Die ewige deutsche Debatte um „Zuwanderungsbegrenzung“ wollen wir hier mal sein lassen. Unbemerkt von nationalen Selbstüberschätzungen hat die vielbeschimpfte EU sogar in der Schweiz (die gar nicht Mitglied ist) in den letzten vier, fünf Jahren etwas bewirkt, dass noch vor 20 Jahren absolut undenkbar war: Ein echter, europäischer und auch europaweit genutzter Arbeitsmarkt. Als der Autor Europarecht in England studierte (lachen Sie nicht; das geht hervorragend), gab es Diskussionen, wie man den „Markt“ für Berufsausbildungen besser öffnen könne (!). Stellen Sie sich mal den Kontrast zu heute vor: Es ist praktizierte Alltagswelt, dass Griechen oder Spanier Jobs in Deutschland und Polen solche in Großbritannien suchen und finden.
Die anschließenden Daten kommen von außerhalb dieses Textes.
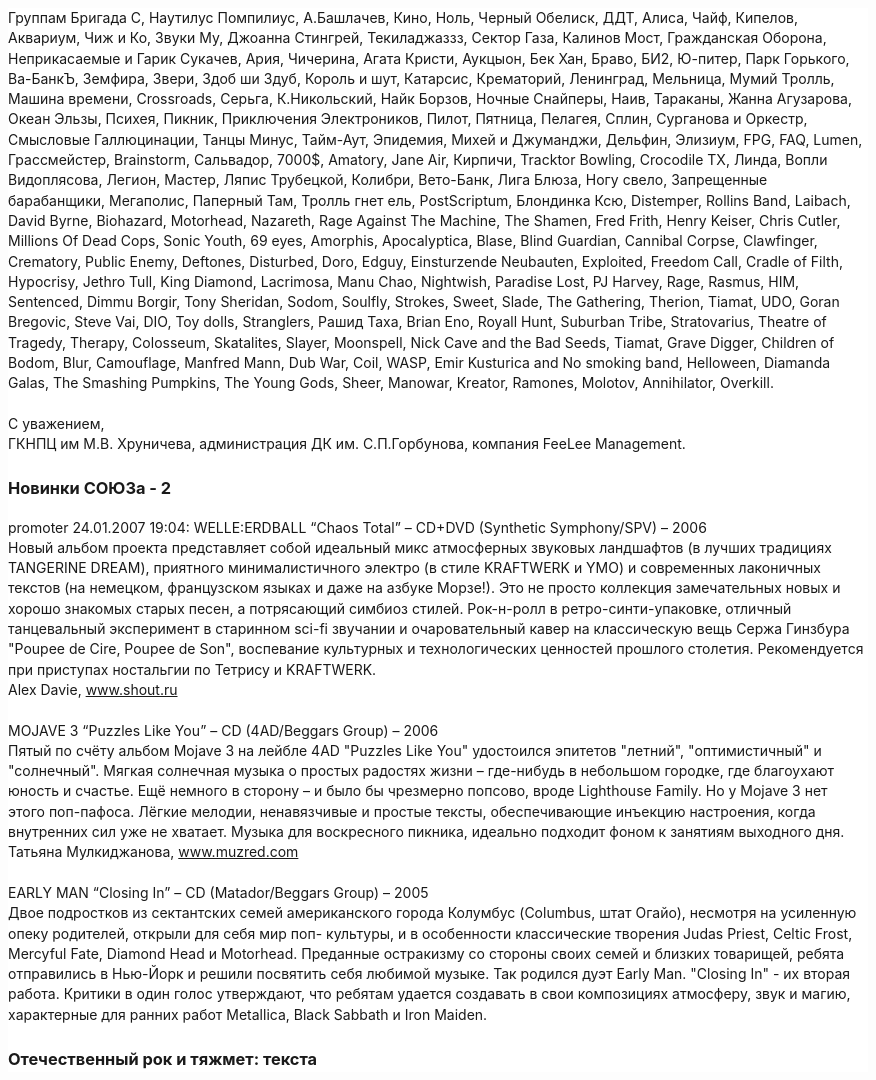 Группам Бригада С, Наутилус Помпилиус, А.Башлачев, Кино, Ноль, Черный Обелиск, ДДТ, Алиса, Чайф, Кипелов, Аквариум, Чиж и Ко, Звуки Му, Джоанна Стингрей, Текиладжаззз, Сектор Газа, Калинов Мост, Гражданская Оборона, Неприкасаемые и Гарик Сукачев, Ария, Чичерина, Агата Кристи, Аукцыон, Бек Хан, Браво, БИ2, Ю-питер, Парк Горького, Ва-БанкЪ,  Земфира, Звери, Здоб ши Здуб, Король и шут, Катарсис, Крематорий, Ленинград, Мельница, Мумий Тролль, Машина времени, Crossroads, Серьга, К.Никольский, Найк Борзов, Ночные Снайперы, Наив, Тараканы, Жанна Агузарова, Океан Эльзы, Психея, Пикник, Приключения Электроников, Пилот, Пятница, Пелагея, Сплин, Сурганова и Оркестр, Смысловые Галлюцинации, Танцы Минус, Тайм-Аут, Эпидемия, Михей и Джуманджи, Дельфин, Элизиум, FPG, FAQ, Lumen, Грассмейстер, Brainstorm, Сальвадор, 7000$, Amatory, Jane Air, Кирпичи, Tracktor Bowling, Crocodile TX, Линда, Вопли Видоплясова, Легион, Мастер, Ляпис Трубецкой, Колибри, Вето-Банк, Лига Блюза, Ногу свело, Запрещенные барабанщики, Мегаполис, Паперный Там, Тролль гнет ель, PostScriptum, Блондинка Ксю, Distemper, Rollins Band, Laibach, David Byrne, Biohazard, Motorhead, Nazareth, Rage Against The Machine, The Shamen, Fred Frith, Henry Keiser, Chris Cutler, Millions Of Dead Cops, Sonic Youth, 69 eyes, Amorphis, Apocalyptica, Blase, Blind Guardian, Cannibal Corpse, Clawfinger, Crematory, Public Enemy, Deftones, Disturbed, Doro, Edguy, Einsturzende Neubauten, Exploited, Freedom  Call, Cradle of Filth,  Hypocrisy, Jethro Tull, King Diamond, Lacrimosa, Manu Chao, Nightwish, Paradise Lost, PJ Harvey, Rage, Rasmus, HIM, Sentenced, Dimmu Borgir, Tony Sheridan, Sodom, Soulfly, Strokes, Sweet, Slade, The Gathering, Therion, Tiamat, UDO, Goran Bregovic, Steve Vai, DIO, Toy dolls, Stranglers, Рашид Таха, Brian Eno, Royall Hunt, Suburban Tribe, Stratovarius, Theatre of Tragedy, Therapy, Colosseum, Skatalites, Slayer, Moonspell, Nick Cave and the Bad Seeds, Tiamat, Grave Digger, Children of Bodom, Blur, Camouflage, Manfred Mann, Dub War, Coil, WASP, Emir Kusturica and No smoking band, Helloween, Diamanda Galas, The Smashing Pumpkins, The Young Gods, Sheer, Manowar, Kreator, Ramones, Molotov, Annihilator, Overkill.<BR><BR>C уважением,<BR>ГКНПЦ им М.В. Хруничева, администрация ДК им. С.П.Горбунова, компания FeeLee Management.<BR>

### Новинки СОЮЗа - 2

promoter 24.01.2007 19:04:
WELLE:ERDBALL “Chaos Total” – CD+DVD (Synthetic Symphony/SPV) – 2006<BR>Новый альбом проекта представляет собой идеальный микс атмосферных звуковых ландшафтов (в лучших традициях TANGERINE DREAM), приятного минималистичного электро (в стиле KRAFTWERK и YMO) и современных лаконичных текстов (на немецком, французском языках и даже на азбуке Морзе!). Это не просто коллекция замечательных новых и хорошо знакомых старых песен, а потрясающий симбиоз стилей. Рок-н-ролл в ретро-синти-упаковке, отличный танцевальный эксперимент в старинном sci-fi звучании и очаровательный кавер на классическую вещь Сержа Гинзбура "Poupee de Cire, Poupee de Son", воспевание культурных и технологических ценностей прошлого столетия. Рекомендуется при приступах ностальгии по Тетрису и KRAFTWERK. <BR>Alex Davie, www.shout.ru<BR><BR>MOJAVE 3 “Puzzles Like You” – CD (4AD/Beggars Group) – 2006<BR>Пятый по счёту альбом Mojave 3 на лейбле 4AD "Puzzles Like You" удостоился эпитетов "летний", "оптимистичный" и "солнечный". Мягкая солнечная музыка о простых радостях жизни – где-нибудь в небольшом городке, где благоухают юность и счастье. Ещё немного в сторону – и было бы чрезмерно попсово, вроде Lighthouse Family. Но у Mojave 3 нет этого поп-пафоса. Лёгкие мелодии, ненавязчивые и простые тексты, обеспечивающие инъекцию настроения, когда внутренних сил уже не хватает. Музыка для воскресного пикника, идеально подходит фоном к занятиям выходного дня. <BR>Татьяна Мулкиджанова, www.muzred.com<BR><BR>EARLY MAN “Closing In” – CD (Matador/Beggars Group) – 2005<BR>Двое подростков из сектантских семей американского города Колумбус (Columbus, штат Огайо), несмотря на усиленную опеку родителей, открыли для себя мир поп- культуры, и в особенности классические творения Judas Priest, Celtic Frost, Mercyful Fate, Diamond Head и Motorhead. Преданные остракизму со стороны своих семей и близких товарищей, ребята отправились в Нью-Йорк и решили посвятить себя любимой музыке. Так родился дуэт Early Man. "Closing In" - их вторая работа. Критики в один голос утверждают, что ребятам удается создавать в свои композициях атмосферу, звук и магию, характерные для ранних работ Metallica, Black Sabbath и Iron Maiden.

### Отечественный рок и тяжмет: текста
Keiner klatscht in die Hände und freut sich über diese völlig neue Errungenschaft, vielleicht gerade ob ihrer Ungewohntheit.

Dabei kann Europa in seiner tiefsten Krise doch gar nichts Besseres passieren.

Den einheitlichen Arbeitsmarkt haben wir gerade noch rechtzeitig bekommen. Die Wanderungsbewegung, die jetzt zu beobachten ist, bringt auch uns viele spanische und griechische Softwareingenieure und Maschinenbauer, Ökonomen und ja, Reisemanager. Die hier gesucht werden. Der europäische Jobmarkt verhindert nebenbei, dass eine Generation gut ausgebildeter Menschen an der Arbeitslosigkeit ihrer Herkunftsländer zerbricht. Sie gibt vor allem Deutschland, einem Hauptzielland, eine wohltuende Infusion.

Heute obenauf, morgen um Hilfe rufend

Täuschen Sie sich nicht: Die Pendel schwingen auch wieder zurück. Vor ein paar Jahren sind alle Deutschen wild darauf gewesen, in Barcelona zu leben und zu arbeiten. Oder in Großbritannien oder eben der Schweiz – zwei der Länder mit der größten und am meisten beäugten Deutschenquote. Da steht es uns nicht gut zu Gesicht, über „Zuwanderung“ zu meckern, oder?

Die Regierung Schröder hat bei der EU-Osterweiterung dem Populismus nachgegeben und Polen für ein paar Jahre ausgesperrt. Was haben wir davon gehabt? Die Briten jedenfalls, die nicht ausgesperrt haben, haben von den Polen ebenso profitiert (es gibt jetzt auch in Großbritannien Mischbatterien an Wasserhähnen…) wie umgekehrt; manches polnische Haus ist mit Sterling finanziert und eine zweite Generation fängt langsam an, die Heimat ihrer Eltern nach britischen Vorbildern zu verändern.

Das alles ist hervorragend – vor allem aber eine Bereicherung, ein Auffangnetz, ein Ventil in der aktuellen Krise. Diese Errungenschaft mit Nationalpropaganda a la SVP oder deutschen Mark-und-Bein-Sprüchen a la „Heidiland“ zu torpedieren, ist Propaganda statt Aufklärung. Der europäische Arbeitsmarkt ist einer unserer stabilsten Rettungsanker. Man sollte ihm mehr Respekt zollen und vor allem Grenzen in den Köpfen abbauen.

(*) Die amateurethnologische Fußnote

(*) Woher das kommt, weiß der liebe Himmel, die Schweiz ist wirklich so wenig “deutsch” wie Belgien (wo Deutsch sogar Amtssprache ist). Aber bei der Deutschen Bank muss unbedingt, hieß es anlässlich der Stabsübergabe, ein Deutscher an der Spitze stehen, wenigstens als Teil eines Tandem. Dass der bisherige Amtsträger als Schweizer auch kein Deutscher war, wurde dabei natürlich übersehen. Dass es für ihn einen riesigen Kulturschock bedeutete, sich in Deutschland zurechtzufinden, darüber schütteln „Deutsche“ wohl nur den Kopf. Zu dem schon an sich saudämlichen Begriff „Heidiland“ sage ich lieber nichts (auch in „Heidi“ liegt das eher Ungute ja glaube ich in Frankfurt, also in Deutschland; die Schweizer hatten da immer schon so eine Ahnung).